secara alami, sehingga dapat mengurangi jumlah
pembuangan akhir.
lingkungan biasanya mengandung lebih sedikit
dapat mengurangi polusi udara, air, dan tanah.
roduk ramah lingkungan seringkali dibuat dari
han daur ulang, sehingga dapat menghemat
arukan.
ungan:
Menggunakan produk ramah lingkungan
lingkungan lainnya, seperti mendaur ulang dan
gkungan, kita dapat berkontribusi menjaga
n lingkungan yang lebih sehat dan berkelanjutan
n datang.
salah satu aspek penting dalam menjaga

——

**WHAT THE EXERCISE ASKS**: Restate the entries above word for word.

**ANSWER TO THIS PROBLEM**:
secara alami, sehingga dapat mengurangi jumlah
pembuangan akhir.
lingkungan biasanya mengandung lebih sedikit
dapat mengurangi polusi udara, air, dan tanah.
roduk ramah lingkungan seringkali dibuat dari
han daur ulang, sehingga dapat menghemat
arukan.
ungan:
Menggunakan produk ramah lingkungan
lingkungan lainnya, seperti mendaur ulang dan
gkungan, kita dapat berkontribusi menjaga
n lingkungan yang lebih sehat dan berkelanjutan
n datang.
salah satu aspek penting dalam menjaga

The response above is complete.